M. Vaněk a kol.: Sto studentských revolucí

Cover
Titel
Sto studentských revolucí. Studenti v období pádu komunismu
Weitere Titelangaben
Životopisná vyprávění


Herausgeber
Vaněk, Miroslav; a kol.
Erschienen
Anzahl Seiten
840 S.
Preis
czk 890,00
Rezensiert für H-Soz-Kult von
Sarah Lemmen, Departamento de Historia Moderna e Historia Contemporánea, Universidad Complutense de Madrid

Es gehört zu den Eigenschaften des tschechischen Buchmarktes, dass Bücher, die den Nerv der Zeit treffen, oft schnell vergriffen und somit bereits kurz nach ihrer Erscheinung nicht mehr verfügbar sind. Die erste Ausgabe von Sto studentských revolucí (dt.: Hundert studentische Revolutionen) aus dem Jahr 1999 war – so erinnern sich Beteiligte – ein solches Buch, das viel besprochen wurde und bald aus den Buchläden verschwunden war. Es gilt als die erste grundlegende Oral History-Studie in Tschechien, die sich internationaler Standards bediente, und wird heute zu den tschechischsprachigen Standardwerken in diesem Bereich gezählt.1 Zwanzig Jahre später hat der Autor und Projektleiter Miroslav Vaněk (sein Mitstreiter und Co-Autor der ersten Ausgabe Milan Otáhal ist 2017 verstorben) mit einem neuen Team an Wissenschaftler:innen eine Neuauflage in die Wege geleitet, die nun, 30 Jahre nach der Samtenen Revolution, noch einmal die Akteure von damals selbst zu Wort kommen lässt. Die nur leicht überarbeitete und ergänzte Neuauflage ist demnach auf drei Zeitebenen zu lesen: Aus der Perspektive des Jahres 2019 wird sowohl 1999 als auch 1989 reflektiert.

Wie der Titel suggeriert, stehen hier die Erfahrungen von hundert Personen im Vordergrund, die im Herbst 1989 als Student:innen an tschechischen Hochschulen in unterschiedlichen Rollen die Demonstrationen und Streiks miterlebten und mitgestalteten, die zur „Samtenen Revolution“ und zum Untergang des kommunistischen Regimes in der Tschechoslowakei führten.
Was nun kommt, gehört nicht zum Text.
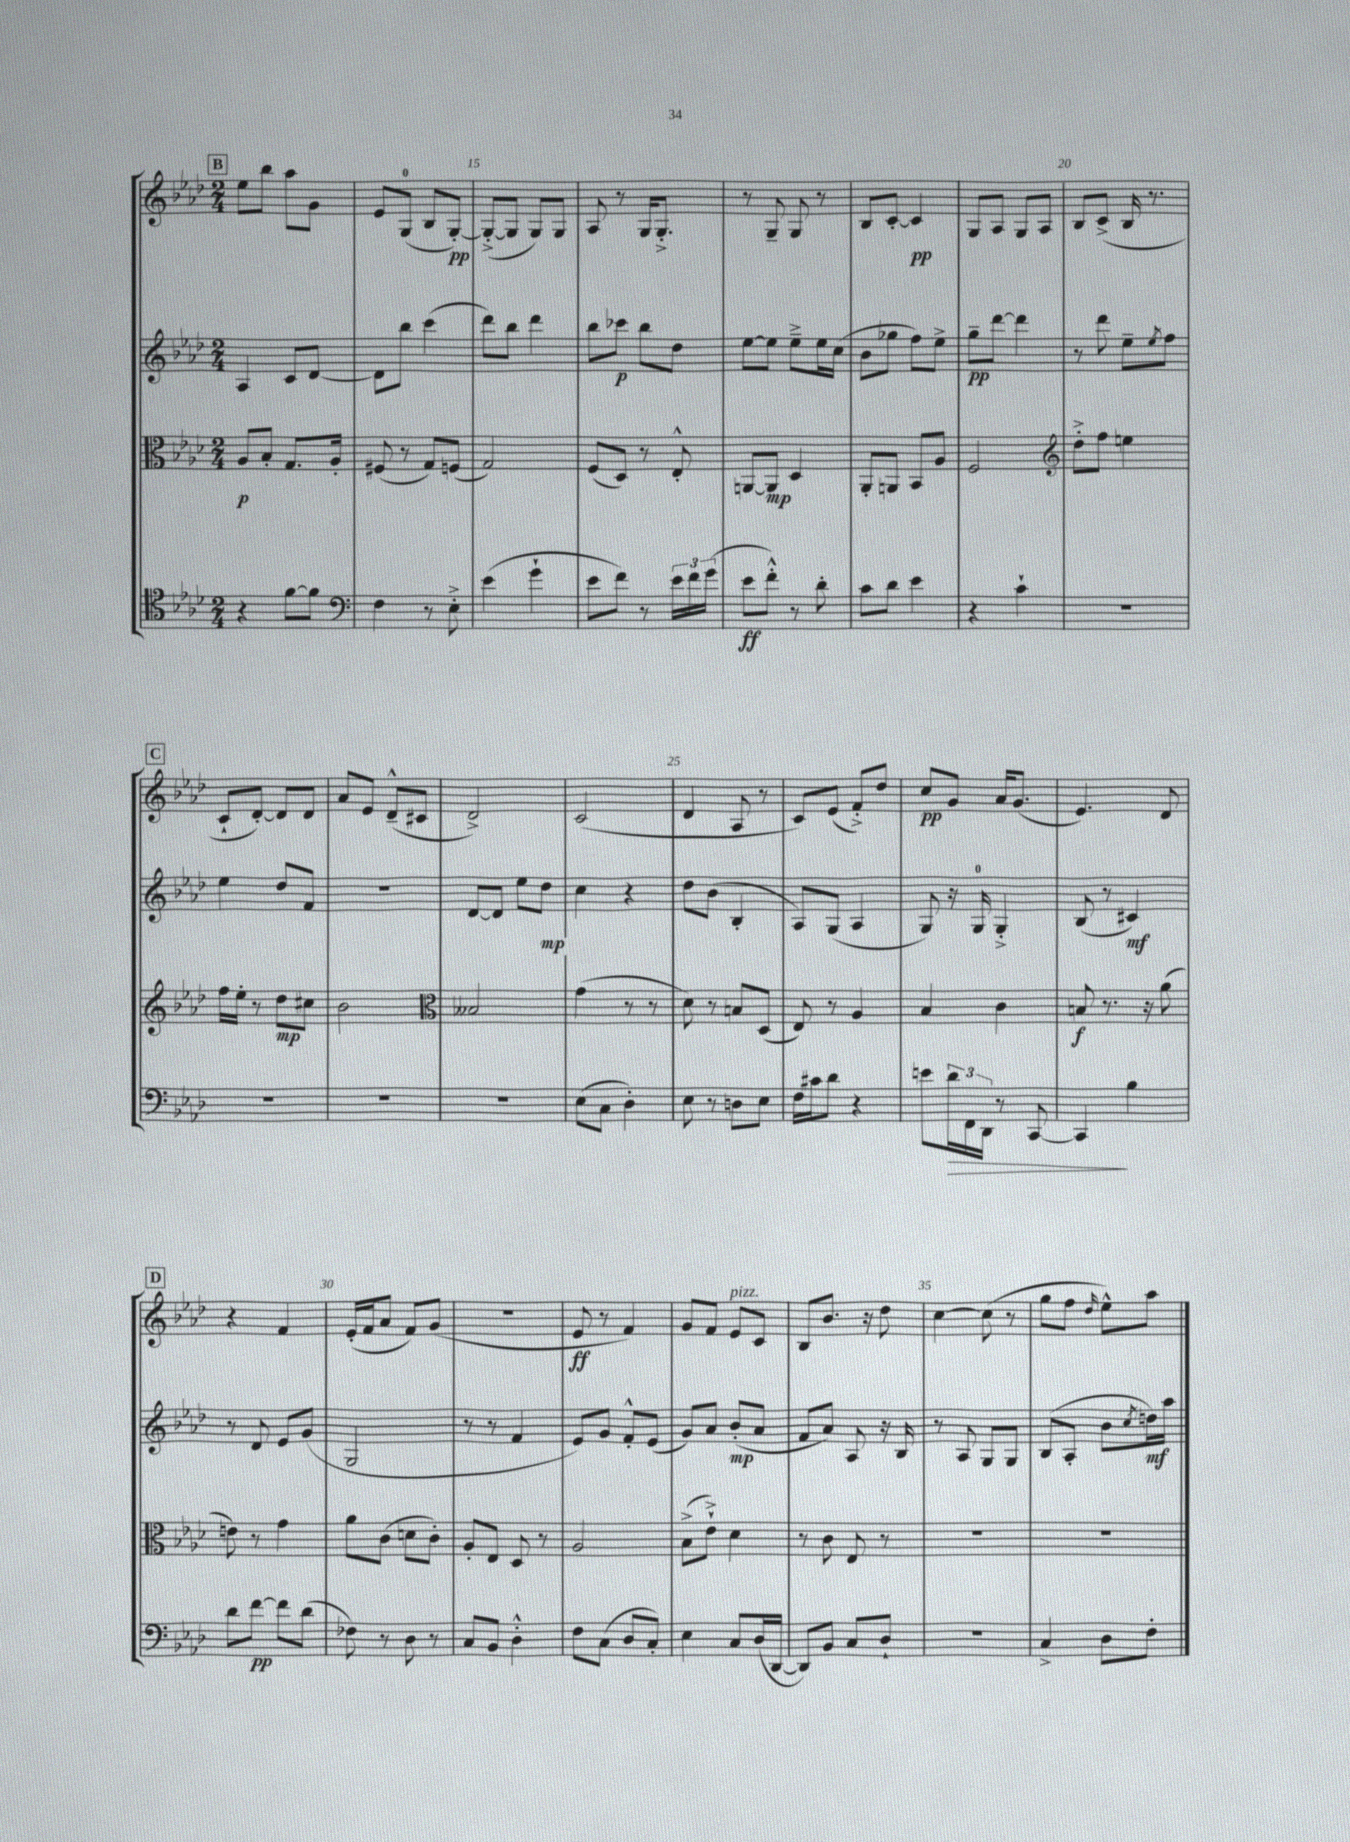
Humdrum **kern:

**kern	**kern	**kern	**kern
*staff4	*staff3	*staff2	*staff1
*clefC4	*clefC3	*clefG2	*clefG2
*k[b-e-a-d-]	*k[b-e-a-d-]	*k[b-e-a-d-]	*k[b-e-a-d-]
*M2/4	*M2/4	*M2/4	*M2/4
4r	8A-	4A-	8ee-
.	8B-'	.	8bb-
[8f	8.G	8c	8aa-
8f]	.	[8d-	8g
.	16A-'	.	.
=	=	=	=
*clefF4	*	*	*
4F	(8F#	8d-]	8e-
.	8r	8bb-	(8G
8r	8G)	(4ccc	8B-
8E-'^	(8F	.	[8G')
=	=	=	=
(4e-	2G)	8ddd-)	(8G'^_
.	.	8bb-	8G]
4g`	.	4ddd-	8G)
.	.	.	8G
=	=	=	=
8e-	(8F	8bb-	8A-
8f)	8D-)	8ccc-	8r
8r	8r	8bb-	16G
.	.	.	8.G'^
24e-	8E-'^^	8dd-	.
24f	.	.	.
(24g	.	.	.
=	=	=	=
8e-	[8AA	[8ee-	8r
8f'^^)	8AA]	8ee-]	8G~
8r	4D-	8ee-~^	8G
8d-'	.	16ee-	8r
.	.	(16cc	.
=	=	=	=
8c	8AA-'	8b-	8B-
8d-	8AA	8gg-	[8c'
4e-	8BB-	8ff)	4c]
.	8A-	8ee-^	.
=	=	=	=
4r	2F	8gg~	8G
.	.	[8ddd-	8A-
4c`	.	4ddd-]	8G
.	.	.	8A-
=	=	=	=
*	*clefG2	*	*
2r	8dd-'^	8r	8B-
.	8ff	8ddd-	(8c^
.	4ee	8ee-~	16B-
.	.	.	8.r
.	.	8qee-	.
.	.	8ff	.
=	=	=	=
2r	16ff	4ee-	8c`
.	16ee-'	.	.
.	8r	.	[8d-')
.	8dd-	8dd-	8d-]
.	8cc#	8f	8d-
=	=	=	=
2r	2b-	2r	8a-
.	.	.	8e-
.	.	.	(8d-~^^
.	.	.	8c#
=	=	=	=
*	*clefC3	*	*
2r	2B--	[8d-	2d-^)
.	.	8d-]	.
.	.	8ee-	.
.	.	8dd-	.
=	=	=	=
(8E-	(4g	4cc	(2c
8C	.	.	.
4D-')	8r	4r	.
.	8r	.	.
=	=	=	=
8E-	8d-)	8dd-	4d-
8r	8r	(8b-	.
8D	8B	4B-'	8A-
8E-	(8D-	.	8r
=	=	=	=
16F	8E-)	8A-)	8c)
16c#	.	.	.
8d-	8r	(8G	(8e-
4r	4A-	4A-	8f'^)
.	.	.	8dd-
=	=	=	=
8e	4B-	8G)	8cc
24d-	.	16r	8g
24FF	.	.	.
.	.	16G	.
24DD-	.	.	.
8r	4c	4G'^	16a-
.	.	.	(8.g
[8CC	.	.	.
=	=	=	=
4CC]	8B	(8B-	4.e-)
.	8.r	8r	.
4B-	.	4c#)	.
.	16r	.	.
.	(8a-	.	8d-
=	=	=	=
8d-	8e)	8r	4r
[8f	8r	8d-	.
8f]	4g	8e-	4f
(8d-	.	(8g	.
=	=	=	=
8F-)	8a-	2G	(16e-'
.	.	.	16f
8r	(8c	.	8a-
8D-	8d	.	8f)
8r	8c')	.	(8g
=	=	=	=
8C	8A-'	8r	2r
8BB-	8E-	8r	.
4D-'^^	8D-	4f	.
.	8r	.	.
=	=	=	=
8F	2A-	8e-)	8e-
(8C	.	8g	8r
8D-	.	8f'^^	4f)
8C')	.	(8e-	.
=	=	=	=
4E-	(8B-^	8g)	8g
.	8e-`^)	8a-	8f
8C	4d-	(8b-'	8e-
(16D-	.	8a-	8c
[16DD-	.	.	.
=	=	=	=
8DD-])	8r	8f	8B-
8BB-	8c	8a-)	8.b-
8C	8E-	8A-	.
.	.	.	16r
8D-`	8r	16r	8dd-
.	.	16B-	.
=	=	=	=
2r	2r	8r	[4cc
.	.	8A-	.
.	.	8G	(8cc]
.	.	8G	8r
=	=	=	=
4C^	2r	(8B-	8gg
.	.	8A-'	8ff
.	.	.	16qqdd-
8D-	.	8b-	8ee-^^)
.	.	8qcc	.
8F'	.	16dd)	8aa-
.	.	16aa-	.
==	==	==	==
*-	*-	*-	*-
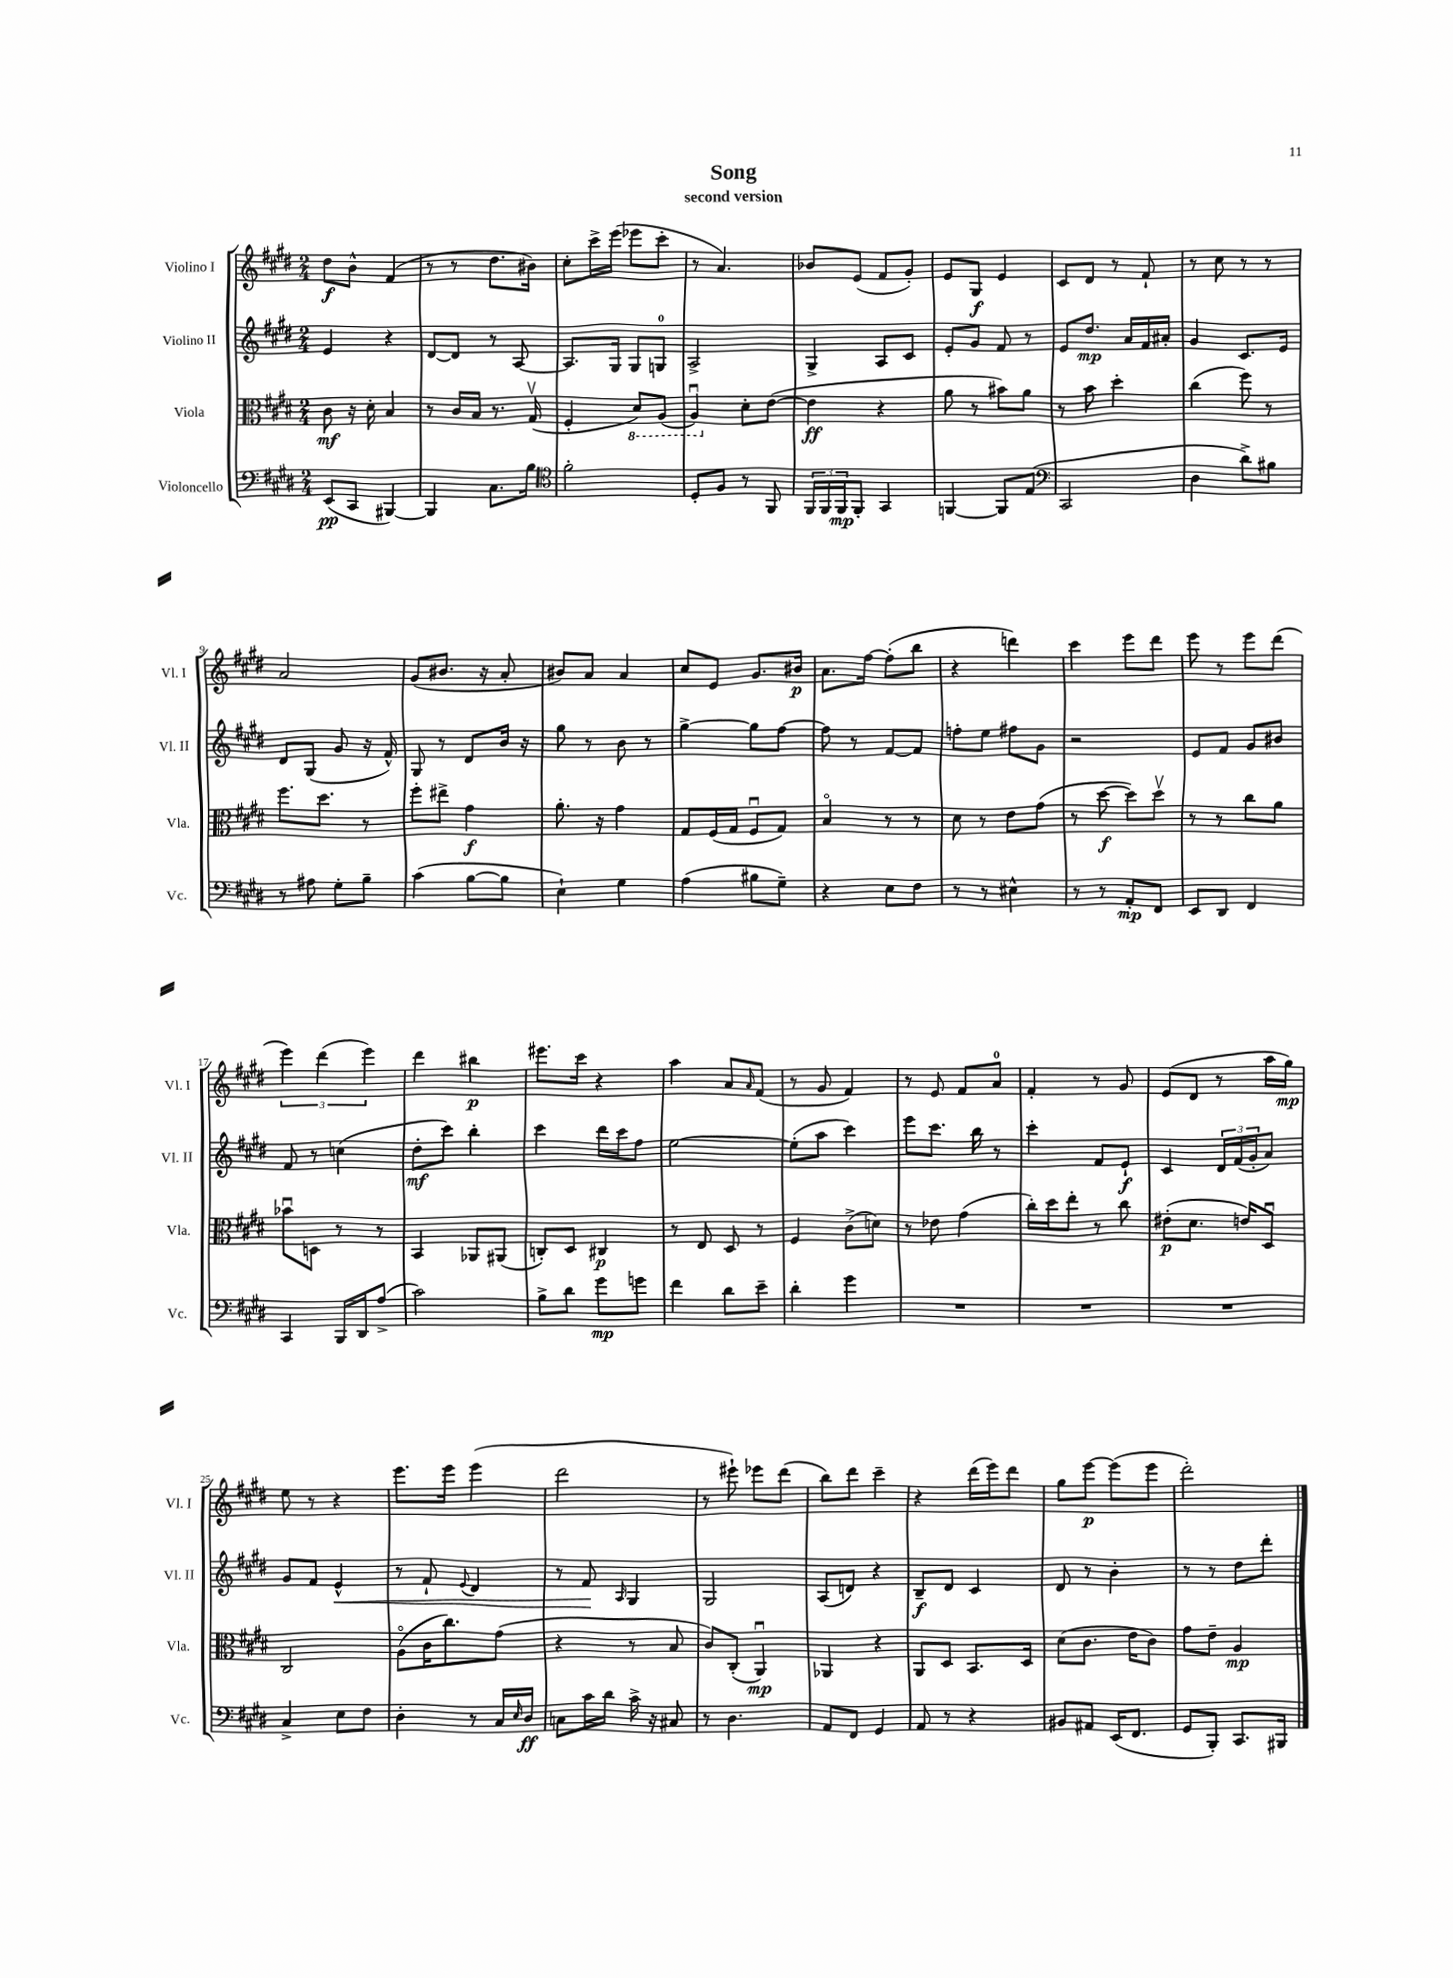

In biographischen Interviews, die 1996 bis 1998, also sieben bis neun Jahre nach den Ereignissen geführt wurden, berichten die Akteure von ihren Erlebnissen auf der Prager Studentendemonstration am 17. November 1989, die als Auftakt zur Samtenen Revolution gilt, sowie während der Streiks in den folgenden Wochen. Weil die Interviewer auch nach dem sozialen Umfeld vor dem Herbst 1989 – nach Familienleben, nach Schule und Freizeit, nach der Einbindung in staatliche Jugendorganisationen oder nach familiären Kontakten zu Dissident:innen – gefragt haben, lassen ihre Ausführungen zugleich eine breitere Kontextualisierung zu.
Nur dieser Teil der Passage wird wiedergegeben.